Numeri impressionanti

I dati menzionati da Alessandro D’Avenia sul Corriere della Sera parlano da soli ed è pressoché impossibile non attribuirne le cause dirette o indirette al lockdown. “Nel 2019, 42 miliardi di visite, 115 milioni al giorno, saliti a 130 milioni nel 2020. Il materiale disponibile sul sito equivale a 169 anni di video. Negli Usa ogni secondo 28mila persone consumano porno (il 61% da smartphone) e ogni secondo vengono spesi 3mila dollari per videochat private. Il 90% dei ragazzi tra 8 e 16 anni consuma giornalmente pornografia in rete e, quasi sempre, la prima volta è accaduto casualmente (l’età media si è abbassata a 9 anni). Il 74% dei consumatori abituali sono uomini”. Qualunque commento è superfluo.

D’Avenia, poi, offre un’interpretazione assai lucida e pertinente del fenomeno. “Gli iper-corpi del porno – scrive – sono macchine di potere dall’orgasmo continuo e perfetto, che impongono un immaginario di dominio che esclude la fragilità, le paure, i difetti dei corpi veri. Il sesso, dialogo che raggiunge ogni angolo dell’anima e del corpo, proprio grazie all’accettazione totale e all’ascolto reciproci, viene ridotto a illusione priva della sua ordinaria e più raramente festiva realtà, perché serve solo a eccitare chi guarda”.

Con la pornografia, la delicata opera di scoperta dell’altro sesso viene brutalizzata, il dialogo rimpiazzato da “un monologo, spesso violento, in cui l’altro è solo uno strumento”. Se l’altro diventa un oggetto, è evidente che chi lo possiede sarà travolto da un’animalesca voglia di dominare, di comandare. Non più un mondo di fratelli e sorelle ma di schiavi e padroni, magari dai ruoli interscambiabili.

Quello che in TV e a scuola non dicono

La pornografia, si diceva. Avete mai sentito le femministe d’oggi criticarla? Eppure, fino a prova contraria, nonostante il degrado morale dilagante, pochissime donne sarebbero disposte a diventare pornodive. Perché la pornografia è oggettivamente contraria alla dignità della donna (e anche dell’uomo).
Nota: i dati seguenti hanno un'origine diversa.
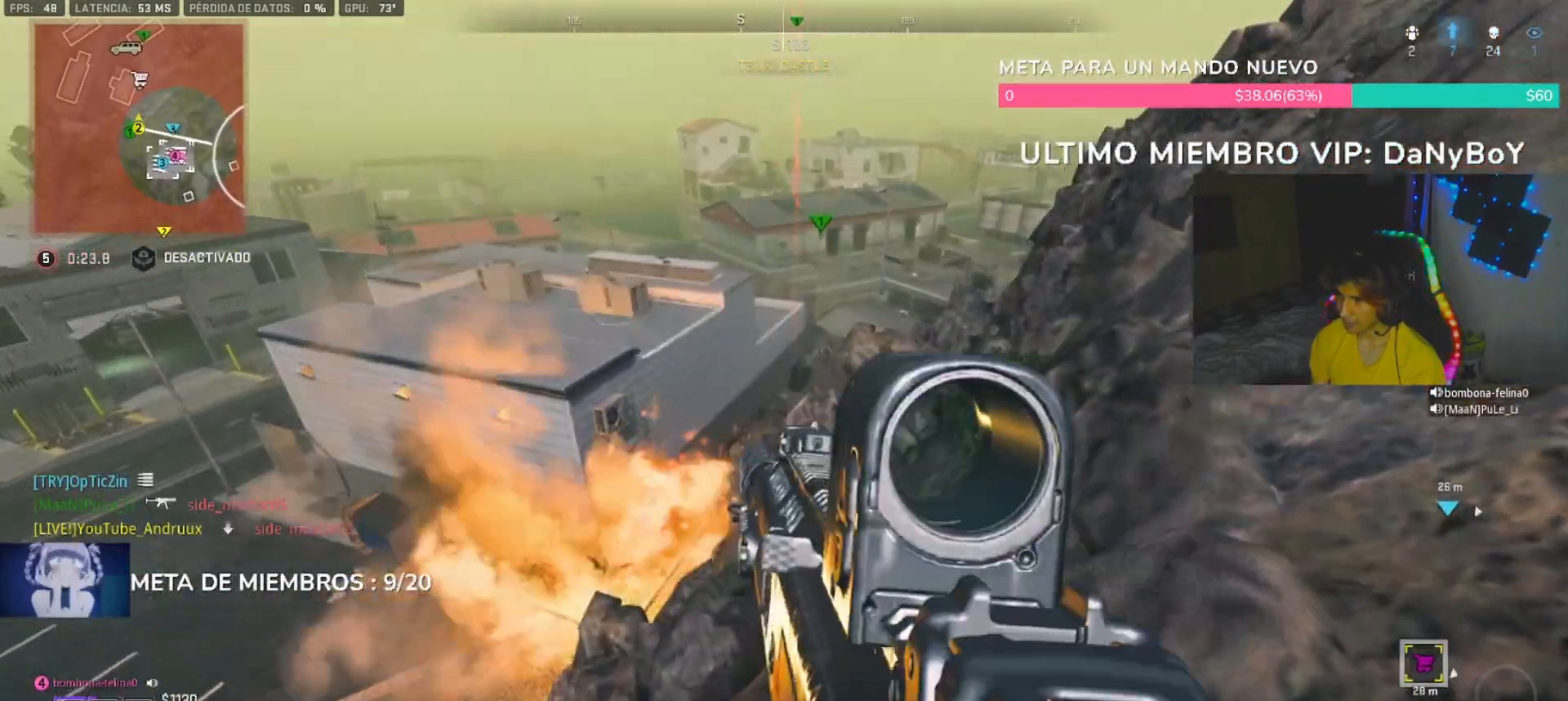
{"dt_ms": 1000, "buttons": ["L2"], "left_stick": "center", "right_stick": "center", "button_events": [[633, "R2", "down"], [900, "R2", "up"]]}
Con buona pace del gender e del ddl Zan, sarebbe utile ricordare che maschi e femmine hanno un approccio completamente differente alla sessualità: forzare questa diversità significherebbe esercitare una violenza.

Criticare la pornografia, poi, è diventato fuori moda. Non tanto perché se lo fai vieni accusato di bigottismo ma perché, se inizi a chiedere delle restrizioni, andrai ad intaccare un business pari a circa 30 miliardi di dollari. Ma di tutto questo in televisione e, meno che mai, a scuola, non ve ne parleranno.